■ WHAT IS EXPECTED ■
What the task requires is an exact printout of the listing below, pictures excluded.

■ ENTRIES SUPPLIED ■

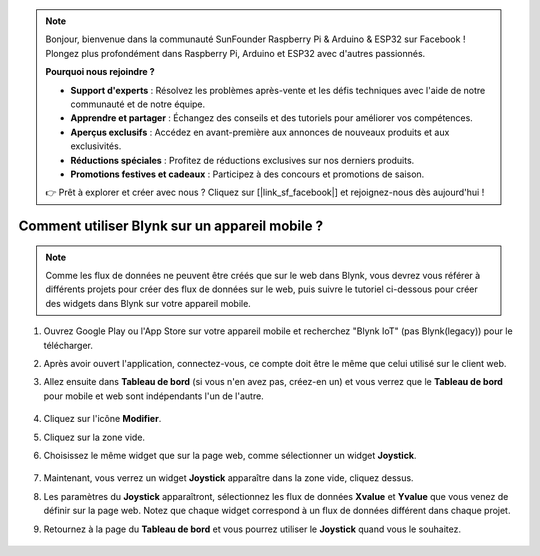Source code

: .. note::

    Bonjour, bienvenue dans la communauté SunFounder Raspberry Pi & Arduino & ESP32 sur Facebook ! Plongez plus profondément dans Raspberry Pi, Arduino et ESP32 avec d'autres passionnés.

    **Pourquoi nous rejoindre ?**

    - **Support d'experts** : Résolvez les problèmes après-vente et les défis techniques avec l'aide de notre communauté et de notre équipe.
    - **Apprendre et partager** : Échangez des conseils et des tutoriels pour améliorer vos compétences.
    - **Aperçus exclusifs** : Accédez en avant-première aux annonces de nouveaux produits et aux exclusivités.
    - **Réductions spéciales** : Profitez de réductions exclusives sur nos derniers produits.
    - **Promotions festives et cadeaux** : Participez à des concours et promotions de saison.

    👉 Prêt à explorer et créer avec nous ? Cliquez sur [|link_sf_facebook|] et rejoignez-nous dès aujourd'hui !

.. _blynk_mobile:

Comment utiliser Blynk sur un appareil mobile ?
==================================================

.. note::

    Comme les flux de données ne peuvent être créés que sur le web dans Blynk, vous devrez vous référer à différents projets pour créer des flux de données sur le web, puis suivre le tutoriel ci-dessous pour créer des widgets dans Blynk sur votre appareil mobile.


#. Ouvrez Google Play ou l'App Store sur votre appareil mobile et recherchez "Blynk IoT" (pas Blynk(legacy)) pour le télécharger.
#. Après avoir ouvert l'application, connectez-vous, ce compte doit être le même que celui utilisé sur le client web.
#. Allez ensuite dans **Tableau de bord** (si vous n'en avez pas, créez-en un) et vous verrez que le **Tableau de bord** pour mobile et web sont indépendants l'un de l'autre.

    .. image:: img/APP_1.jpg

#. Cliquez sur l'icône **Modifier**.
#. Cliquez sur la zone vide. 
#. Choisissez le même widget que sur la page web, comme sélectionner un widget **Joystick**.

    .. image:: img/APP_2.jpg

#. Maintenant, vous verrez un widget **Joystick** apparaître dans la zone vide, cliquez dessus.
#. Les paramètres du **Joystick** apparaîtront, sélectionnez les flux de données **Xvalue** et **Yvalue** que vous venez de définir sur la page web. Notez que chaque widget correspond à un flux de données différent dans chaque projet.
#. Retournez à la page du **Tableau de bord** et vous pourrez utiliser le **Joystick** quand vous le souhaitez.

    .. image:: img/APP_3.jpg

■ ANSWER TO THIS PROBLEM ■
Source code

: .. note::

    Bonjour, bienvenue dans la communauté SunFounder Raspberry Pi & Arduino & ESP32 sur Facebook ! Plongez plus profondément dans Raspberry Pi, Arduino et ESP32 avec d'autres passionnés.

    **Pourquoi nous rejoindre ?**

    - **Support d'experts** : Résolvez les problèmes après-vente et les défis techniques avec l'aide de notre communauté et de notre équipe.
    - **Apprendre et partager** : Échangez des conseils et des tutoriels pour améliorer vos compétences.
    - **Aperçus exclusifs** : Accédez en avant-première aux annonces de nouveaux produits et aux exclusivités.
    - **Réductions spéciales** : Profitez de réductions exclusives sur nos derniers produits.
    - **Promotions festives et cadeaux** : Participez à des concours et promotions de saison.

    👉 Prêt à explorer et créer avec nous ? Cliquez sur [|link_sf_facebook|] et rejoignez-nous dès aujourd'hui !

.. _blynk_mobile:

Comment utiliser Blynk sur un appareil mobile ?
==================================================

.. note::

    Comme les flux de données ne peuvent être créés que sur le web dans Blynk, vous devrez vous référer à différents projets pour créer des flux de données sur le web, puis suivre le tutoriel ci-dessous pour créer des widgets dans Blynk sur votre appareil mobile.


#. Ouvrez Google Play ou l'App Store sur votre appareil mobile et recherchez "Blynk IoT" (pas Blynk(legacy)) pour le télécharger.
#. Après avoir ouvert l'application, connectez-vous, ce compte doit être le même que celui utilisé sur le client web.
#. Allez ensuite dans **Tableau de bord** (si vous n'en avez pas, créez-en un) et vous verrez que le **Tableau de bord** pour mobile et web sont indépendants l'un de l'autre.

    .. image:: img/APP_1.jpg

#. Cliquez sur l'icône **Modifier**.
#. Cliquez sur la zone vide. 
#. Choisissez le même widget que sur la page web, comme sélectionner un widget **Joystick**.

    .. image:: img/APP_2.jpg

#. Maintenant, vous verrez un widget **Joystick** apparaître dans la zone vide, cliquez dessus.
#. Les paramètres du **Joystick** apparaîtront, sélectionnez les flux de données **Xvalue** et **Yvalue** que vous venez de définir sur la page web. Notez que chaque widget correspond à un flux de données différent dans chaque projet.
#. Retournez à la page du **Tableau de bord** et vous pourrez utiliser le **Joystick** quand vous le souhaitez.

    .. image:: img/APP_3.jpg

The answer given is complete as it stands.